* Assignment
Set down the first line below and each line after it, ending with the one that holds "Figure 7. Retrospective". Pictures do not belong in the copy.

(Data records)
+++

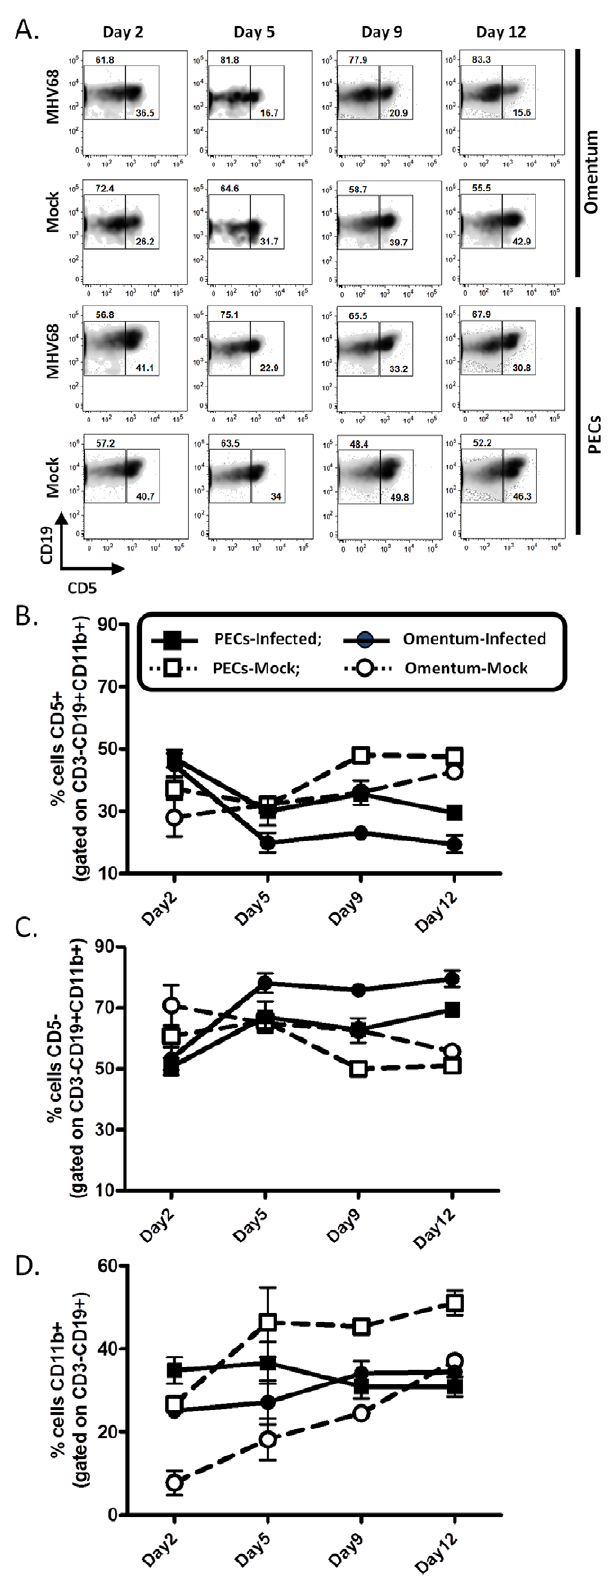
Figure 3. Alterations in B1-B cell populations in the omentum and peritoneal exudate following MHV68 infection. Cells from the omentum and peritoneal cavity (PECs) were isolated at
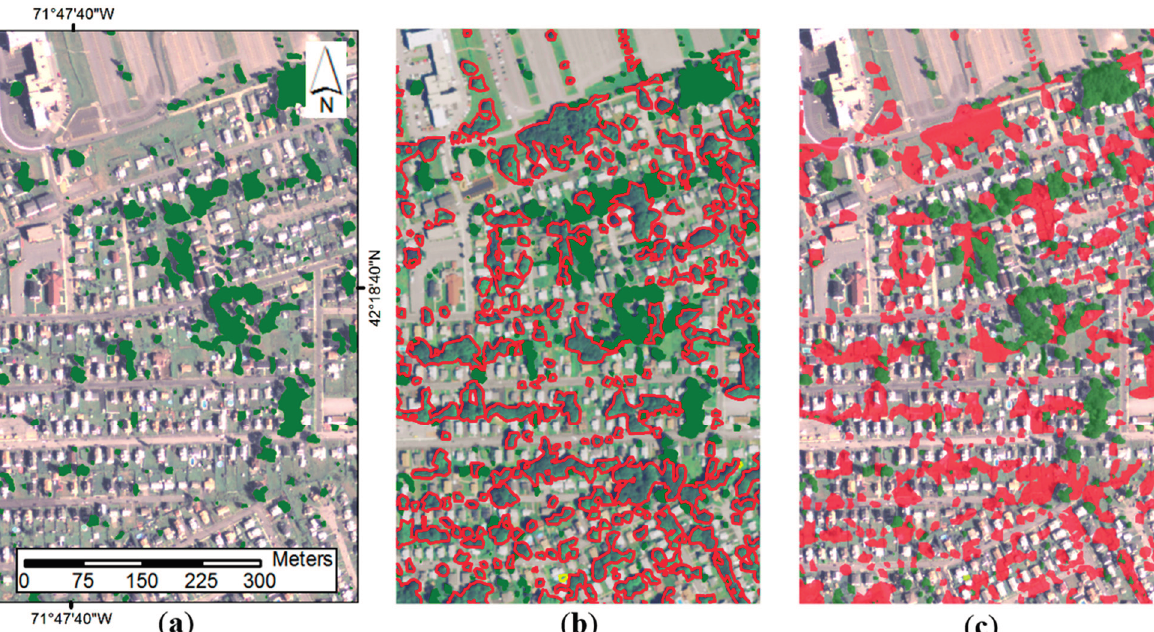
Figure 7. Retrospective change detection analysis for Worcester, Massachusetts, USA based on manual comparison of GEOBIA-produced high-resolution tree canopy map to earlier multispectral imagery. ( a ) 2010 Tree Canopy (green) superimposed on 1-m GSD 4-band NAIP imagery from which it was modeled. ( b ) Manual comparison of 2010 Tree Canopy to 1-m GSD 4-band NAIP imagery acquired in 2008, with drawn lines representing tree canopy lost during 2-year period (red) and tree canopy gained (yellow). ( c ) Final change-detection layer superimposed on 2010 NAIP, with No Change (green), Loss (red), and Gain (yellow)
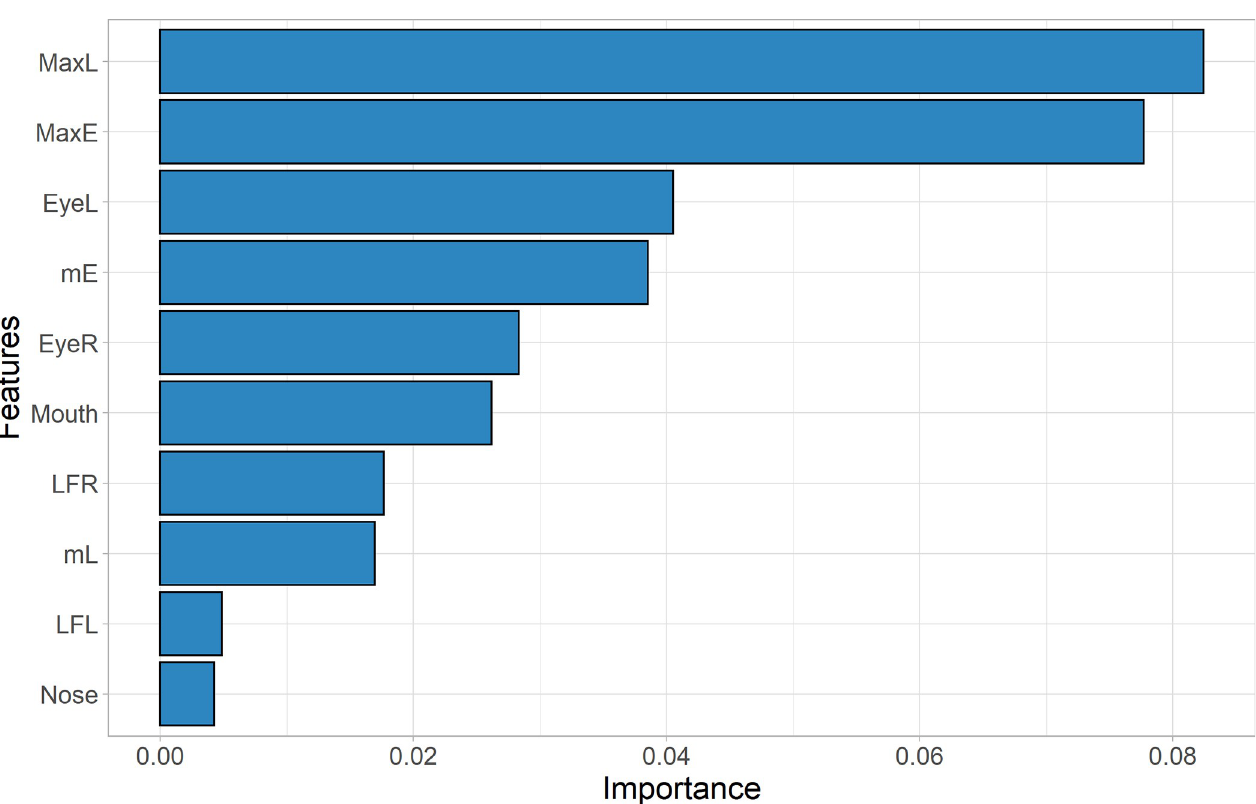
Fig 6. Feature importance analysis based on permutation technique (extracted from the Random Forest Model). The most important features responsible for model classification were MaxL and MaxE.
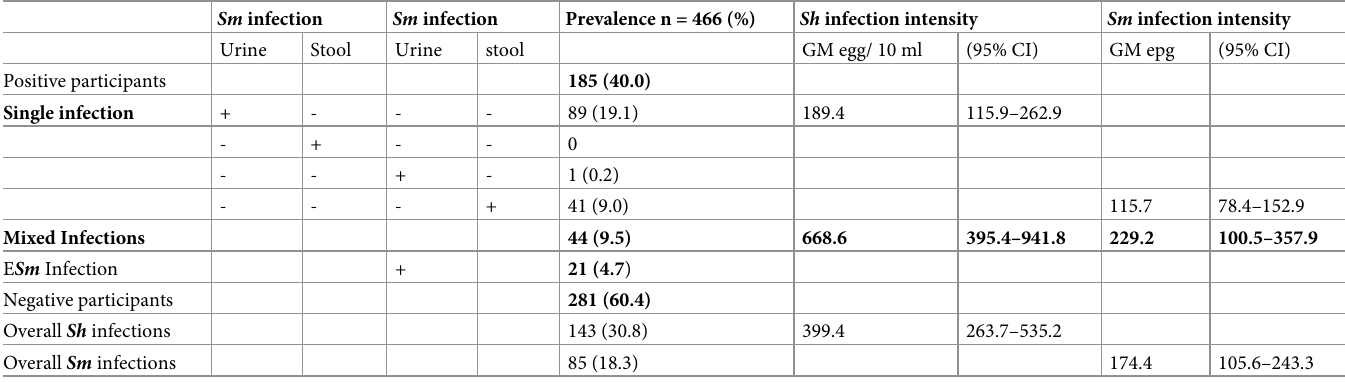
Table 2. Schistosomal infection prevalence and intensities.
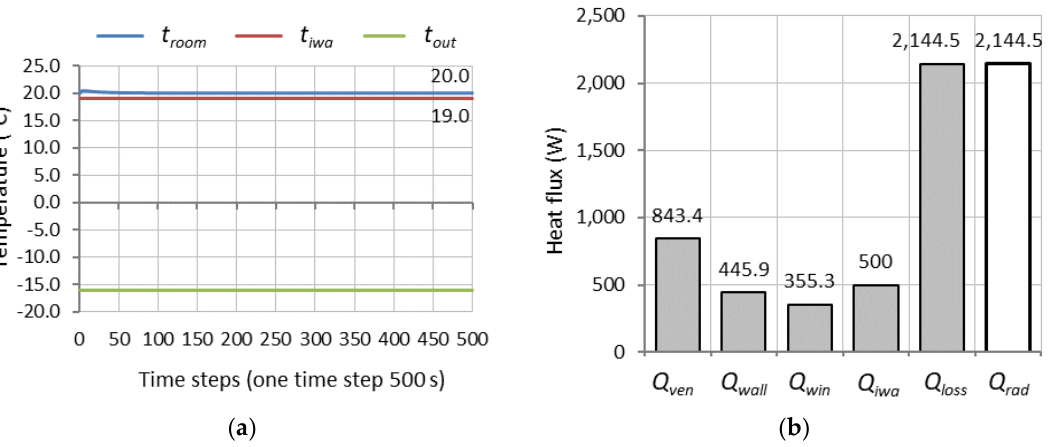
Figure 8. ( a ) Outside, room, and inner wall temperature; ( b ) Ventilation, transmission wall, transmission windows, internal wall flux, total losses (grey data bars), and radiator flux (white data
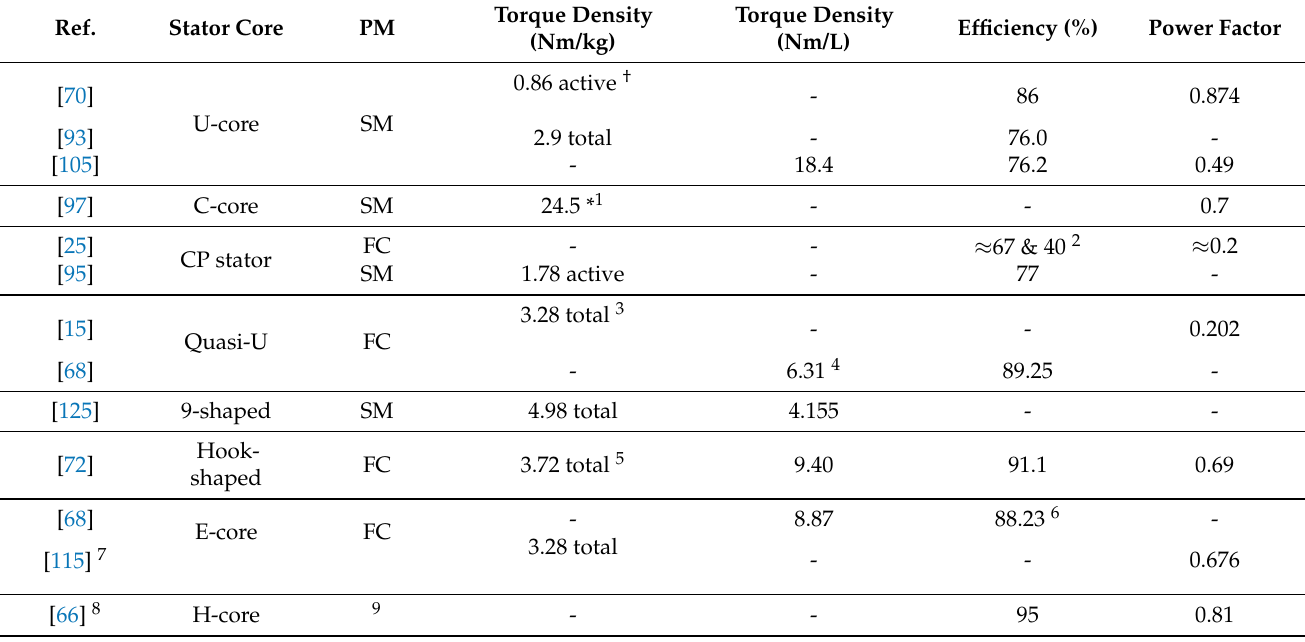
Table 2. Comparison of TFM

+++

* Expected answer
Figure 3. Alterations in B1-B cell populations in the omentum and peritoneal exudate following MHV68 infection. Cells from the omentum and peritoneal cavity (PECs) were isolated at
Figure 7. Retrospective change detection analysis for Worcester, Massachusetts, USA based on manual comparison of GEOBIA-produced high-resolution tree canopy map to earlier multispectral imagery. ( a ) 2010 Tree Canopy (green) superimposed on 1-m GSD 4-band NAIP imagery from which it was modeled. ( b ) Manual comparison of 2010 Tree Canopy to 1-m GSD 4-band NAIP imagery acquired in 2008, with drawn lines representing tree canopy lost during 2-year period (red) and tree canopy gained (yellow). ( c ) Final change-detection layer superimposed on 2010 NAIP, with No Change (green), Loss (red), and Gain (yellow)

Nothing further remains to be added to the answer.